You can compare holdings here:
https://ycharts.com/companies/QQQ/holdings
https://ycharts.com/companies/VTI/holdings
« Last Edit: December 31, 2020, 11:32:42 AM by nemmm »

Easye418

  • Pencil Stache
  • ****
  • Posts: 505
Re: Time to rebalance some of my VTSAX?
« Reply #2 on: December 31, 2020, 02:51:52 PM »
Re balancing periodically is a good idea. Some people hold 100% VTSAX only (J. L. Collins’ Simple Path recommendation), with the theory that most large US companies are international which provides some diversification. Others add VTIAX and others to gain more diversification, or any other combination to try to "tilt" towards a certain geographic region, industry, or company size, or add bonds.

I caution about "tilting" because it can lead to timing and emotional trading which rarely works out well. Set an asset allocation and periodic re-balance as needed is about as simple as one can get.

My opinion for most people who want a totally hands off approach is to either buy the vanguard target date index fund for the year they plan on retiring, or to approximate its holdings within your existing accounts. The latter is not quite as simple, but does allow for tax-efficient placement, for example holding bonds in a retirement account (IRA or 401K) and more tax-friendly (VTSAX) in taxable brokerage accounts. Here are the holdings of the 2055 target date fund as of now: https://personal.vanguard.com/us/funds/snapshot?TTVETF=VETFTEST&FundId=1487&FundIntExt=INT#tab=2

Speaking of taxes- this is pretty important to consider in your situation. If you plan on selling VTSAX from a taxable account to re-balance, you will pay taxes when selling. If you are selling shares held less than a year, you will pay even more taxes. If you are in a taxable account, you might be better off either stopping automatic dividend re-investment and instead using them to purchase VTIAX or just directing all new investment to VTIAX until you reach your target.
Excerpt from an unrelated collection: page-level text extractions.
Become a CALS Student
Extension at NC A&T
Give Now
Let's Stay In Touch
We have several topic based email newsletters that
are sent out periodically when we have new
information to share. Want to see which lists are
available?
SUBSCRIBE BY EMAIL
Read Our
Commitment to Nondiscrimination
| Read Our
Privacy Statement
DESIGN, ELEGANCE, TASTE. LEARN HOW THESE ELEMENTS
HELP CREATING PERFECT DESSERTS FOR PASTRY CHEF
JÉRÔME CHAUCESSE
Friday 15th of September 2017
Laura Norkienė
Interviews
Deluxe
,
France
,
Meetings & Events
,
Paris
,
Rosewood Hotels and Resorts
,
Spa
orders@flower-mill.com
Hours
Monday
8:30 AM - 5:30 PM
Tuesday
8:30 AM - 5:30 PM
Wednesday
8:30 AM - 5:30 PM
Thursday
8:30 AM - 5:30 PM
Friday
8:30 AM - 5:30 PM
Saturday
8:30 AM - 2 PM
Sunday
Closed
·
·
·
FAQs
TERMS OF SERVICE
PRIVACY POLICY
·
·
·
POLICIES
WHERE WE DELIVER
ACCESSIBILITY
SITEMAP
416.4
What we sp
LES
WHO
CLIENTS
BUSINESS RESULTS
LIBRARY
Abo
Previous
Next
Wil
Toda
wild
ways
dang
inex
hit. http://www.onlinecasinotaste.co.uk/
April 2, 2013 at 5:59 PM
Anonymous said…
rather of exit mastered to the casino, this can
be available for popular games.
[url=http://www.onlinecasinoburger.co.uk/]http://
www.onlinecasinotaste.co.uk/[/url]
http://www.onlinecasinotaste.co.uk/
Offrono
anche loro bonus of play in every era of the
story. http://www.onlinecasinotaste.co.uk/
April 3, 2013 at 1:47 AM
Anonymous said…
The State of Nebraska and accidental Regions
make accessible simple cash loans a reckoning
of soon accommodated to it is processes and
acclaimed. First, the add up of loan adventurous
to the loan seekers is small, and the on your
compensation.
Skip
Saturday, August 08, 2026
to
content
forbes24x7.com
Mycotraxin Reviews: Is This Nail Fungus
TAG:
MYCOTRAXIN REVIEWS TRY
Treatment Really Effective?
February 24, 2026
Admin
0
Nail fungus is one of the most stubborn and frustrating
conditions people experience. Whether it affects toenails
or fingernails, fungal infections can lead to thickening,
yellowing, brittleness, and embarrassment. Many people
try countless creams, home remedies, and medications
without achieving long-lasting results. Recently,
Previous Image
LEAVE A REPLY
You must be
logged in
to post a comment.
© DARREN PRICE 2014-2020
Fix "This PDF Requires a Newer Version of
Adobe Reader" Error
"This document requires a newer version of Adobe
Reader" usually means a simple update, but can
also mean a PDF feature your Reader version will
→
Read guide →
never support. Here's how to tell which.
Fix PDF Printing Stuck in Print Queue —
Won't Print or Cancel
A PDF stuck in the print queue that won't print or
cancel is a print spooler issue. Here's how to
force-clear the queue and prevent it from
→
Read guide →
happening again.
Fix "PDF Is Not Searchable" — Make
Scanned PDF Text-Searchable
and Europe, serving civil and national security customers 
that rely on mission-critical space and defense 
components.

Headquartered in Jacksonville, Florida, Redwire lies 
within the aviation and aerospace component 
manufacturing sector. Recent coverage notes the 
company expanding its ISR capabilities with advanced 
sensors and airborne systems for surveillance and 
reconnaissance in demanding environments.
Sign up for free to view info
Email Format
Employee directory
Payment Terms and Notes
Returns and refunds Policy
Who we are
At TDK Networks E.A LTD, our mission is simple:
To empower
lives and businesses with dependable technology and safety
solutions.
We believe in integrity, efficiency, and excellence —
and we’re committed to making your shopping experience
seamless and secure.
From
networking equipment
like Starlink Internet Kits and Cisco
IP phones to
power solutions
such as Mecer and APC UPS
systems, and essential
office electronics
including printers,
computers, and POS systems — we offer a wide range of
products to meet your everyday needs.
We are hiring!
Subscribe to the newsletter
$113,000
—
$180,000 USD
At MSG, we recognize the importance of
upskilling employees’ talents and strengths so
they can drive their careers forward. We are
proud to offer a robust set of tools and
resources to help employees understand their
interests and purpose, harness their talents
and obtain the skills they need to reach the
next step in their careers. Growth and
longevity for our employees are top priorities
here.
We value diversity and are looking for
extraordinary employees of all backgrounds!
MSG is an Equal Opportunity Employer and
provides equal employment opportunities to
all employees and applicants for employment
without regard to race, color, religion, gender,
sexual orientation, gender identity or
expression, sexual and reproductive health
VTSAX certainly holds everything in QQQ. Buying QQQ would be reducing your diversification, not increasing it. If it is your goal to increase concentration of nasdaq 100 companies, go for it, otherwise just stick with VTSAX.
You can compare holdings here:
https://ycharts.com/companies/QQQ/holdings
https://ycharts.com/companies/VTI/holdings

Thank you for the reply.  This is not in a taxable account.  Gave me a lot to think about here.  Appreciate it!

maizefolk

  • Walrus Stache
  • *******
  • Posts: 7400
Re: Time to rebalance some of my VTSAX?
« Reply #3 on: December 31, 2020, 03:02:51 PM »
I'll just add a note to be cautious about chasing previous year results. I'm not saying that you are doing this, but I was reading the year end numbers the other day and saw the Nasdaq (QQQ) was up 45+% this year while VTI is up only 20% and the S&P 500 only 16%. My first instinctive reaction was "Shoot! Why didn't I invest in a Nasdaq index instead of a mix of VTI and other broader indices." If you haven't looked at the 2020 returns for various indices, disregard the above. But if you have, it's worth thinking about whether part of your motivation for rebalancing right now is that eye popping return for 2020.

That said, I think both your current and proposed portfolios are reasonable ones, particularly in a retirement account where you don't have to worry about realizing capital gains.